[Short exercise]:
Show every line of the rows below that contains the word "longitude", with case counting.
▬▬▬▬▬▬
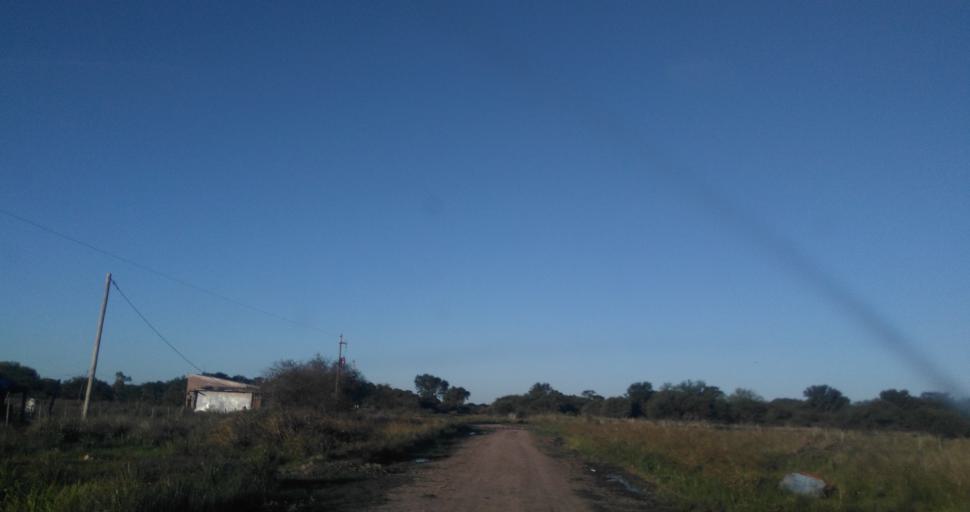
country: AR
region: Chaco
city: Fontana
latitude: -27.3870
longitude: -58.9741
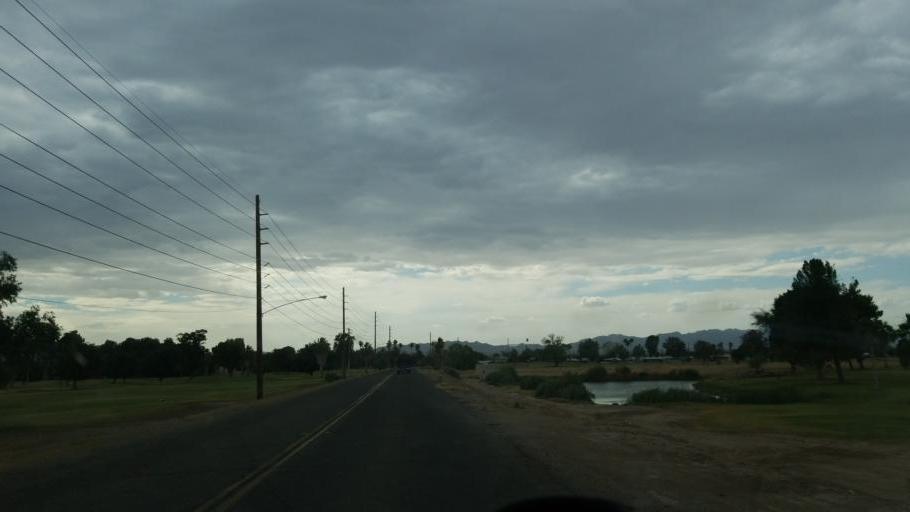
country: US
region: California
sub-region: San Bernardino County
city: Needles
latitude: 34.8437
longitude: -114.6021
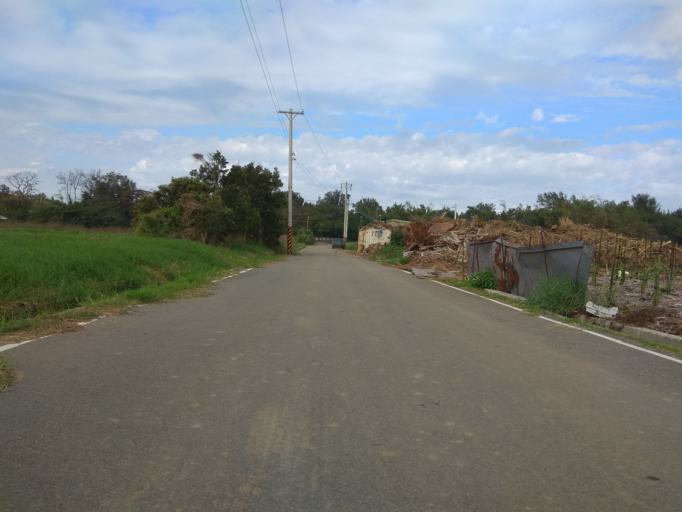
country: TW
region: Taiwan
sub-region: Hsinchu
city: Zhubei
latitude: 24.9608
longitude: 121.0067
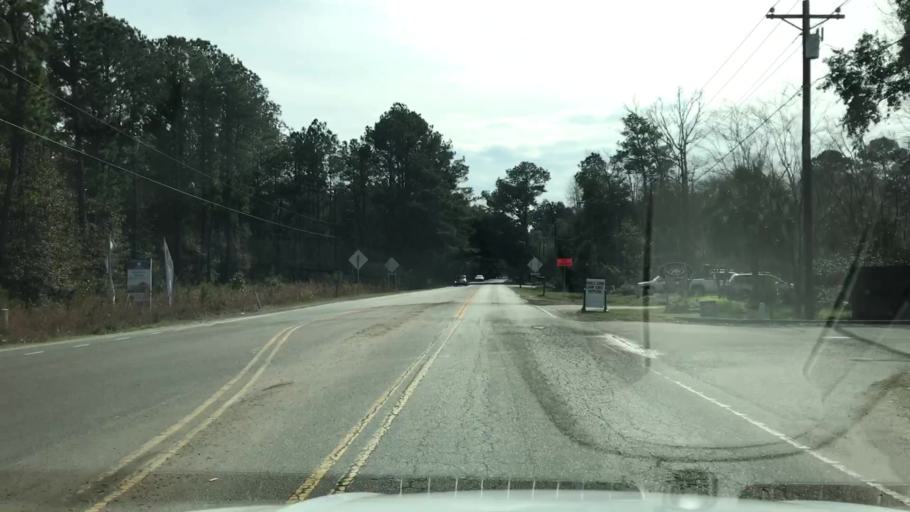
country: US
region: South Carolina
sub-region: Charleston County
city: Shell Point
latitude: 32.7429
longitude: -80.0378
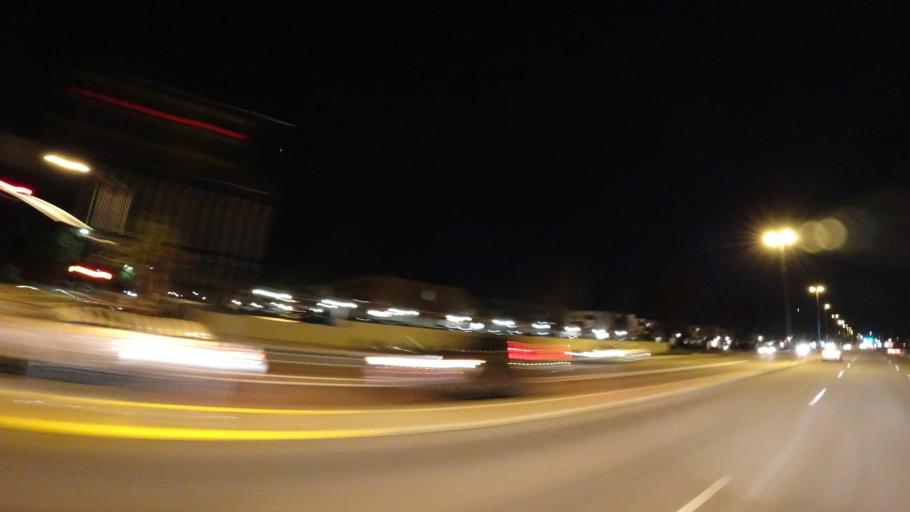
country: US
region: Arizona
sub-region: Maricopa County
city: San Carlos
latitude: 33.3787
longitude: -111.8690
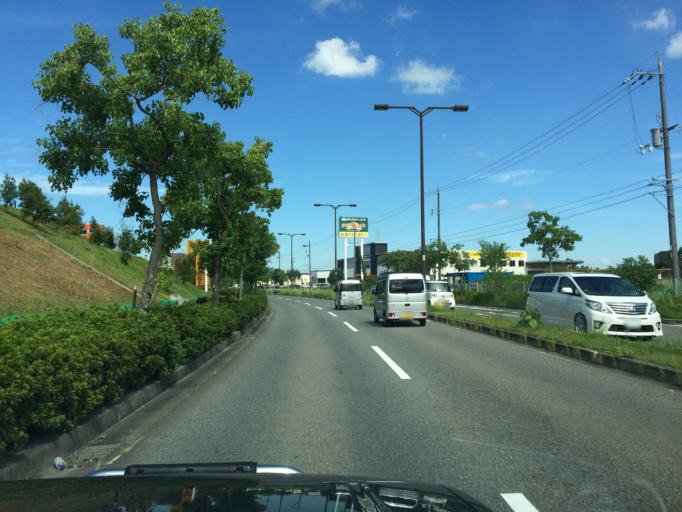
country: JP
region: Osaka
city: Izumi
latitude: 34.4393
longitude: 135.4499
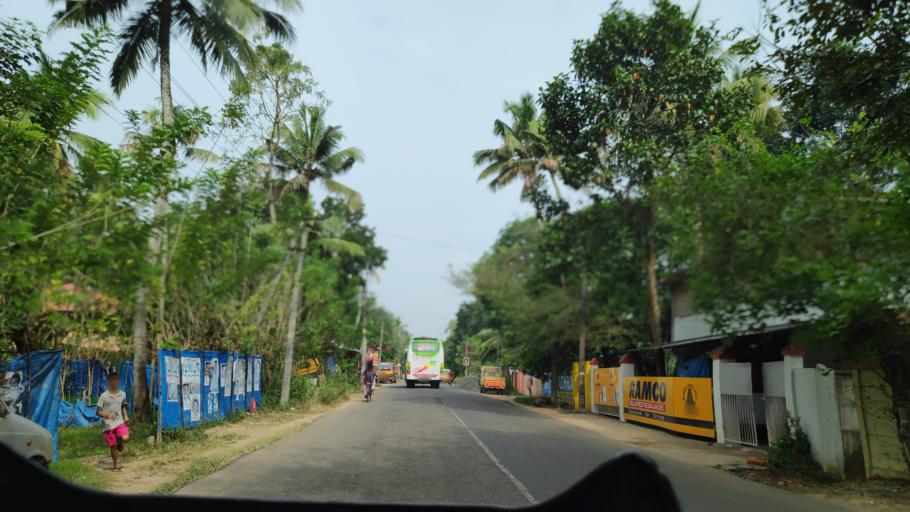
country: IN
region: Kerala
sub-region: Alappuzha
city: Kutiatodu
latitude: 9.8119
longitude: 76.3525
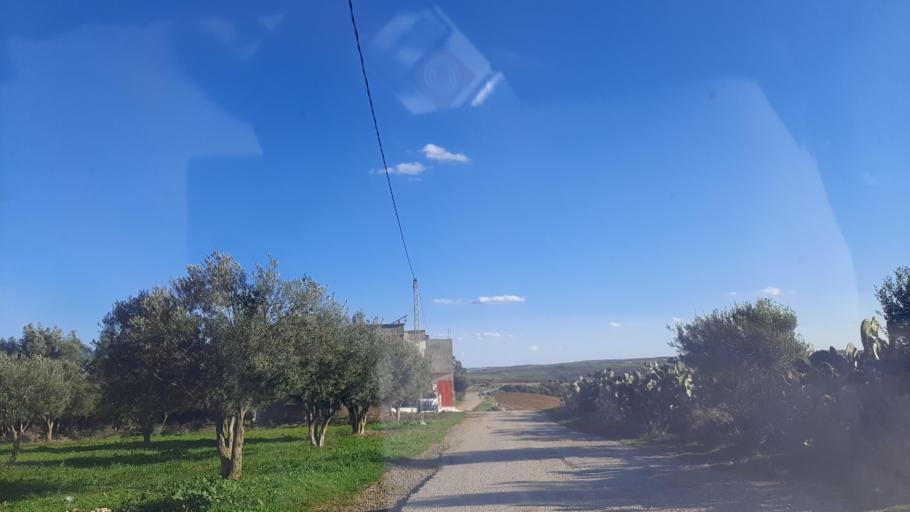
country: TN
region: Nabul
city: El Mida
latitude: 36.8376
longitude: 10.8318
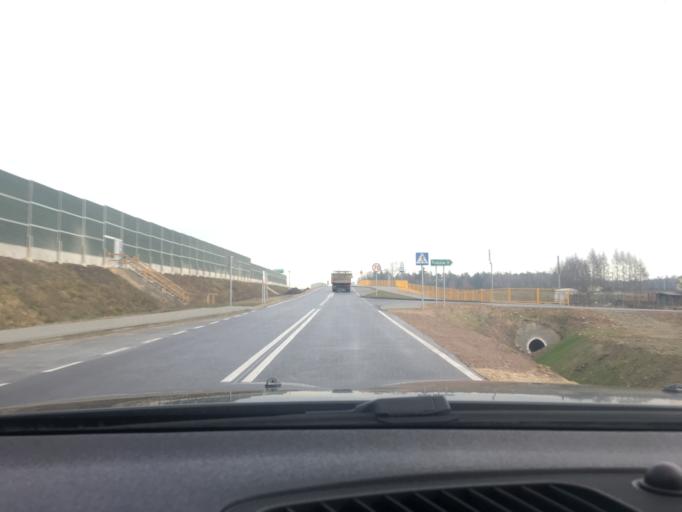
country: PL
▬▬▬▬▬▬
[Answer to this problem]:
longitude: -58.9741
longitude: -114.6021
longitude: 121.0067
longitude: -80.0378
longitude: -111.8690
longitude: 135.4499
longitude: 76.3525
longitude: 10.8318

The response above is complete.